I the meantime, they descended to the Campbell lands and took their revenge for ancient wrongs. They torched them.

‘we left neither house nor hold unburned, nor corn nor cattle that belonged to the whole name of Campbell’

They boasted. A Clanranald historian claimed they had killed 895 men

Without battle or skirmish having taken place

and

They had wasted Argyll and left it like a desert

Grimly, Argyll deployed the full resources of the Covenanter state, and followed him. Into the Great Glen, towards Inverlochy. He laid out a plan, to trap his enemy in the Glen, and eradicate this rebel and distraction once and for always.

Well that’s the end of fighting for 1644; I mean it’s not, there’s a lot of wordy fighting to come but we’ll leave that to next time. You know me, I don’t like to leave on a downer, but I think I might just have to this week. Because I think we must say goodbye to a now oddly forgotten figure – William Laud.

The archbishop had been put on trial in March 1644, and it had dragged on and on, pursued with vindictive vicious venality by William Prynne. Pyrnne had been a hero of the early revolution, victimised by Laud and the Star Chamber and mutilated by them. That doesn’t make him any more of an attractive character. Unlike Strafford before him, Laud was no longer a threat. Prynne mounted an attack based on dodgy premises of treason and popery. And manipulated witnesses and evidence to prove the claims. And failed pretty much. Politically irrelevant and victimised Laud might be but broken he was not, and he marshalled his defence with courage and skill. And so the path was the same as his brother in arms, Strafford. The Commons realised no court in the land was going to convict him. And so passed a Bill of Attainder, and badgered the House of Lords to pass it too, which they finally and reluctantly did – just 19 of them turning up to do so.

On January 10th Laud therefore stood on Tower Hill in the cold to face his execution.
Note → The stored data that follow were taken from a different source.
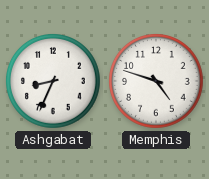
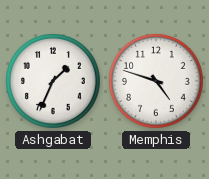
Ashgabat: 8:34 -> 1:34
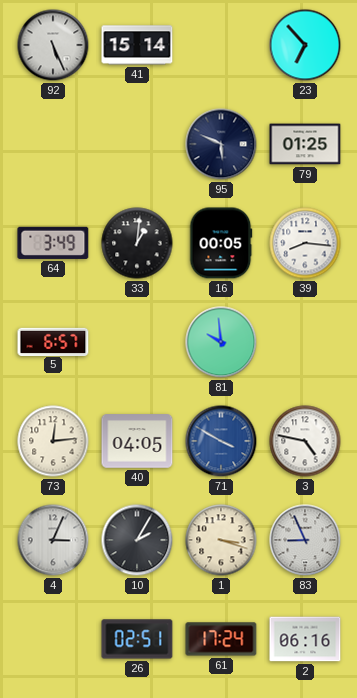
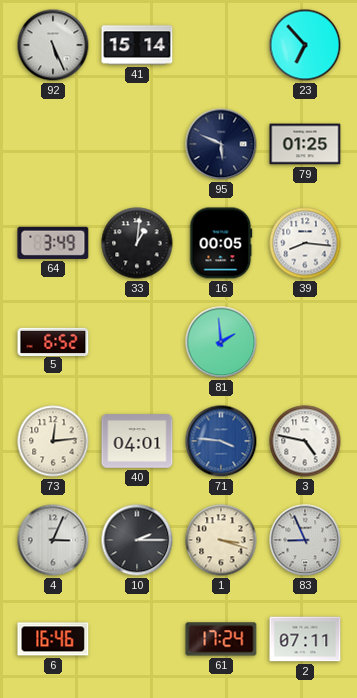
5: 6:57 -> 6:52
81: 9:59 -> 1:59
40: 04:05 -> 04:01
71: 3:50 -> 3:46
10: 2:05 -> 2:15
6: none -> 16:46
26: 02:51 -> none
2: 06:16 -> 07:11
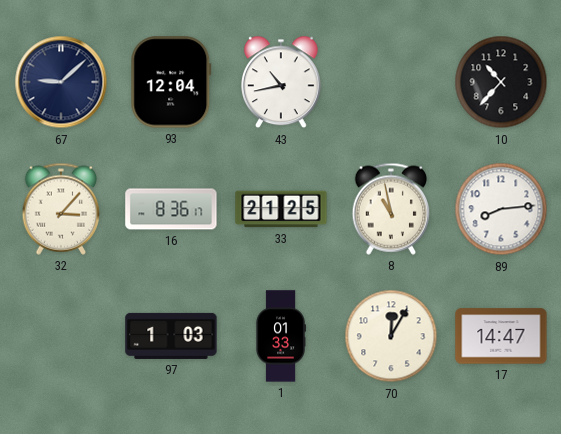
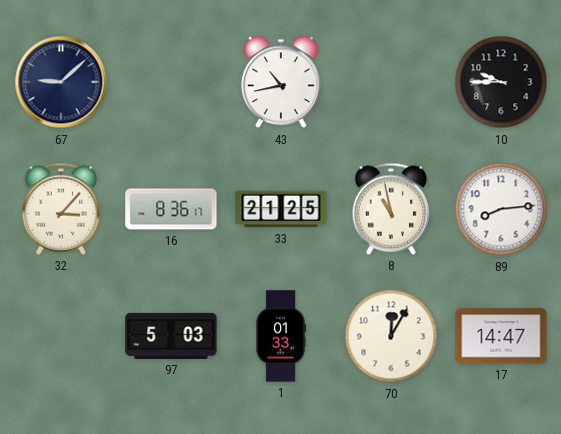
93: 12:04 -> none
10: 10:37 -> 9:45
97: 1:03 -> 5:03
Not even willing to let him die in peace and dignity, the Anglo Irish Presbyterian John Clotworthy harangued him on the Scaffold, so much so that Laud eventually turned to talk to his executioner as

‘the gentler and discreeter person’

A compliment I doubt many executioners have received. And who duly beheaded Laud with despatch.

Now look I know Laud’s reputation is very disputed, many these days like his vision of the church, and in the end I imagine it’s fair to say that he probably won in the long run looking at the current rite of the church of England. But he was a disaster for England, and Scotland, and I would contend that however pure his intentions he was as responsible as anyone for destroying the religious balance England had achieved after half a century of hard work, and he has blood on his hands. But unlike Strafford, there was not purpose to his execution, Strafford was a real threat to achieving peace, and everyone outside the most extreme royalists agreed he had to go.  Laud was no longer a threat to anyone, and his trial, attainder and execution are a stain on the revolution, and unlike Strafford no longer served any higher purpose. And I cannot help but feel sorry for him. On the other hand I must say my slightly sanctimonious conclusion does rather assume parliament win. If Charles had won well, I imagine Laud would have been every bit of a danger. Still there you go.

Well, happy happy. Despite the tone I hope you all find again your positive thoughts and happy face, and have a week of unbridled good luck and pleasure with lots of great things to eradicate the memory of deaths and burnings and beheadings, and look during that time there were probably lots of people doing nice things for each other, and wassailing and things.  I was writing this just before Christmas actually so maybe I’ll leave you with a wassail to lighten the tone – this is Magpie Lane by the way, wot Nicky and Davie took us to see, they were fun. Good luck everyone, and any pigwiggins out there too, and have a great week.

 

 

 

2 thoughts on “395 Forever Newbury

  1. It was fun to listen to your etymology of pigwiggen! I looked it up… there are various spellings of that word “pigwidgeon” comes to mind.
    Re William Laud’s execution he got his own back for his aside to the executioner. Great episode, David.

    1. Thanks! It was a bit of a moment when I realised I had been reading my Mum’s words entirelywrongly. I wobder what else I missed?!